Years later, that memory of those feelings inspired his new single, “O Big City.”
“This song is about feeling displaced and the discomfort that goes with that,” he says of the track, which comes from his forthcoming full-length album, State to State (set for release on April 24). The song – intertwining Americana and folk – builds laid back verses into jaunty choruses, with guitar, fiddle and organ providing an easygoing backdrop for Burchfield’s wistful lyrics.
“O Big City” takes an unflinching look at how hard it can actually be to follow where your heart is trying to lead you, as Burchfield discovered when he finally attempted to put down roots in the West. “When I finally made my first move to Golden, Colorado, it was kind of a false start,” he admits. “I went out for a seasonal job and when it was over, I didn’t have much else to keep me afloat. So I came back home to K.C. to chase this girl I’d been seeing and I was just miserable. I avoided all my friends for a while – I was just unwilling to acknowledge that I’d bailed on the dream so quickly.”

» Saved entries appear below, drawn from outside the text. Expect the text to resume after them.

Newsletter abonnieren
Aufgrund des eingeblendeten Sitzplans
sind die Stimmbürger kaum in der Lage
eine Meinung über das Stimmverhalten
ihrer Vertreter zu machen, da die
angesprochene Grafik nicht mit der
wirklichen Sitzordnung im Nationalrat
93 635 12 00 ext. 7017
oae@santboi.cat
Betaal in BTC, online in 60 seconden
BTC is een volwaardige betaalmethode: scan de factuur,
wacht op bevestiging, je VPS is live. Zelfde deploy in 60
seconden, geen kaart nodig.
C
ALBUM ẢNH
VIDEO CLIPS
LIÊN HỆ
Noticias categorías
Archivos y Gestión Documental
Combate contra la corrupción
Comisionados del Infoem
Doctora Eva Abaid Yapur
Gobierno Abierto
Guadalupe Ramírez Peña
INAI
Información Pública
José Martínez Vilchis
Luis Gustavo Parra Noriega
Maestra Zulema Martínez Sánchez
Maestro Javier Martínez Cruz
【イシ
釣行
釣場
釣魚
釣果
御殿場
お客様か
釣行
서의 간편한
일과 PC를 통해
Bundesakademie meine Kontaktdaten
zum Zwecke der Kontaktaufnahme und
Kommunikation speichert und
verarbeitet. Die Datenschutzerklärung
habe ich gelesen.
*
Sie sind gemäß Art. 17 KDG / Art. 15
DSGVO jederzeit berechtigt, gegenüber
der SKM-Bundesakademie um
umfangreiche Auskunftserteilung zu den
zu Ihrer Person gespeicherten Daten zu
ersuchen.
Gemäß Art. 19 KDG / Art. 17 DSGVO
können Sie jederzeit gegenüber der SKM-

Despite the subject matter, this is not a depressed song. The straightforward style Burchfield uses is in keeping with those early lessons he learned around the campfire – the music doesn’t rely on flashy tricks to make an impression, and there is no self-pity in the clear-eyed lyrics. This type of solid songcraft would make Burchfield fit right in on a bill with the likes of Lucinda Williams or Jason Isbell.
Although “O Big City” tells the story of someone left yearning for somewhere else, it turns out that Burchfield’s real-life story has a happy ending: “I eventually moved back to Colorado and a couple years later I met my wife.”
He has also established a loyal fanbase, proving that the Rocky Mountains truly are the right home for him, and for his music.